Ways of making a ggplot2-like Manhattan plot

1. qqman::manhattan

qqman::manhattan(giant, chr = "CHR" , bp = "POS", p = "P")

2. ggplot2::geom_point


## computing new x axis
giant <- giant %>% dplyr::arrange(CHR, POS) %>% dplyr::mutate(tmp = 1, cumsum.tmp = cumsum(tmp))

## calculating x axis location for chromosome label
med.dat <- giant %>% dplyr::group_by(CHR) %>% dplyr::summarise(median.x = median(cumsum.tmp))

ggplot(data = giant) + 
  geom_point(aes(x = cumsum.tmp, y = -log10(P), color = CHR %%2 == 0)) + ## create alternate coloring
  geom_hline(yintercept = -log10(5e-8)) + ## add horizontal line
  scale_x_continuous(breaks = med.dat$median.x, labels = med.dat$CHR) + ## add new x labels 
  guides(colour=FALSE) +  ## remove legend
  xlab("Chromosome") + 
  ylab(expression(-log[10](italic(p)))) + ## y label from qqman::qq
  scale_color_manual(values = c(gray(0.5), gray(0))) ## instead of colors, go for gray

3. ggGWAS::geom_gwas_manhattan

ggplot(data = giant) + geom_gwas_manhattan(aes(pos = POS, chr = CHR, y = -log10(P)))

Here is a whishlist of what a geom_gwas_manhattan function should be able to do:

  • x axis spacing with space between chromosome and spaced as with position
  • include correct y axis labels
  • make sure color, group, facetting all works
  • allow for the raster version (for faster plotting) and Pvalue thresholding (removing the high Pvalue SNPs from the plot)
  • implement coloring (two alternating colors)

Misc

Testing

How to test plots?

One option is, to compare ggplot2 object data.
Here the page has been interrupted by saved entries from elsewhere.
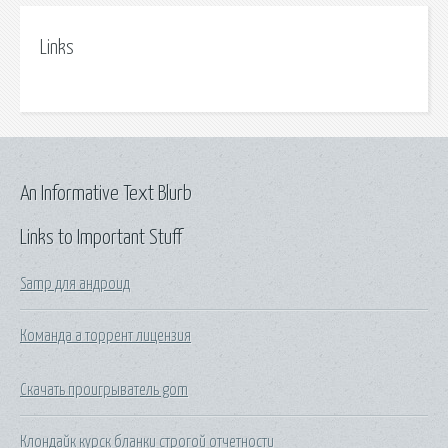
Links
An Informative Text Blurb
Links to Important Stuff
Samp для андроид
Команда а торрент лицензия
Скачать проигрыватель gom
Клондайк курск бланки строгой отчетности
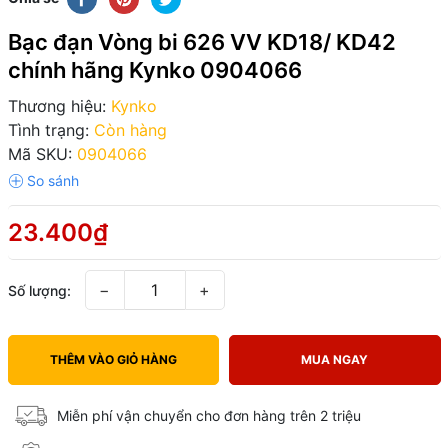
Bạc đạn Vòng bi 626 VV KD18/ KD42
chính hãng Kynko 0904066
Thương hiệu:
Kynko
Tình trạng:
Còn hàng
Mã SKU:
0904066
23.400₫
−
+
Số lượng:
THÊM VÀO GIỎ HÀNG
MUA NGAY
Miễn phí vận chuyển cho đơn hàng trên 2 triệu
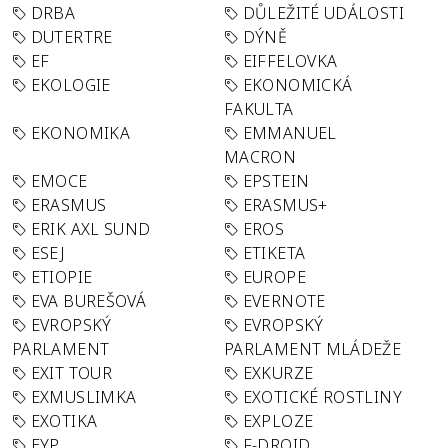
DRBA
DŮLEŽITÉ UDÁLOSTI
DUTERTRE
DÝNĚ
EF
EIFFELOVKA
EKOLOGIE
EKONOMICKÁ
FAKULTA
EKONOMIKA
EMMANUEL
MACRON
EMOCE
EPSTEIN
ERASMUS
ERASMUS+
ERIK AXL SUND
EROS
ESEJ
ETIKETA
ETIOPIE
EUROPE
EVA BUREŠOVÁ
EVERNOTE
EVROPSKÝ
EVROPSKÝ
PARLAMENT
PARLAMENT MLÁDEŽE
EXIT TOUR
EXKURZE
EXMUSLIMKA
EXOTICKÉ ROSTLINY
EXOTIKA
EXPLOZE
EYP
F-DROID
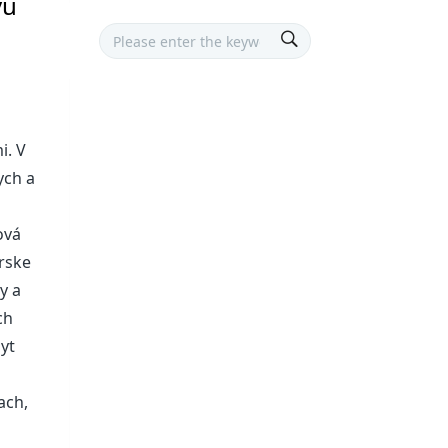
vu
i. V
ych a
ová
árske
y a
ch
yt
ach,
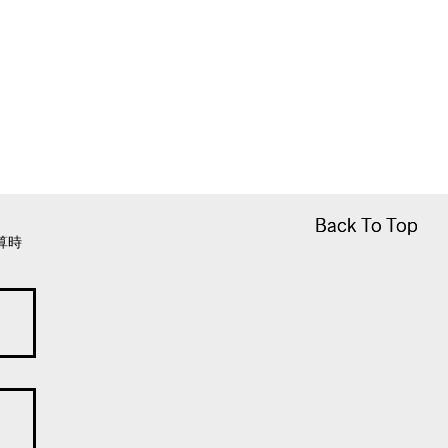
Back To Top
Back To Top
算時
In the example below, we are comparing two ggplot2 outputs, one created with qplot and one with ggplot.

gg1 <- qplot(Sepal.Length, Petal.Length, data = iris)
gg2 <- ggplot(data = iris) + geom_point(aes(Sepal.Length, Petal.Length))
identical(gg1$data, gg2$data)

We can apply this to our package by creating the qqplot and manhattanplots manually by hand, and then comparing the to the function outputs.

Another option is to use https://github.com/lionel-/vdiffr


  1. There are also other tools used, such as locuszoom plots, but these are harder to implement because they need access to external information, and we will skip these for now.

  2. We will not discuss their usefulness here.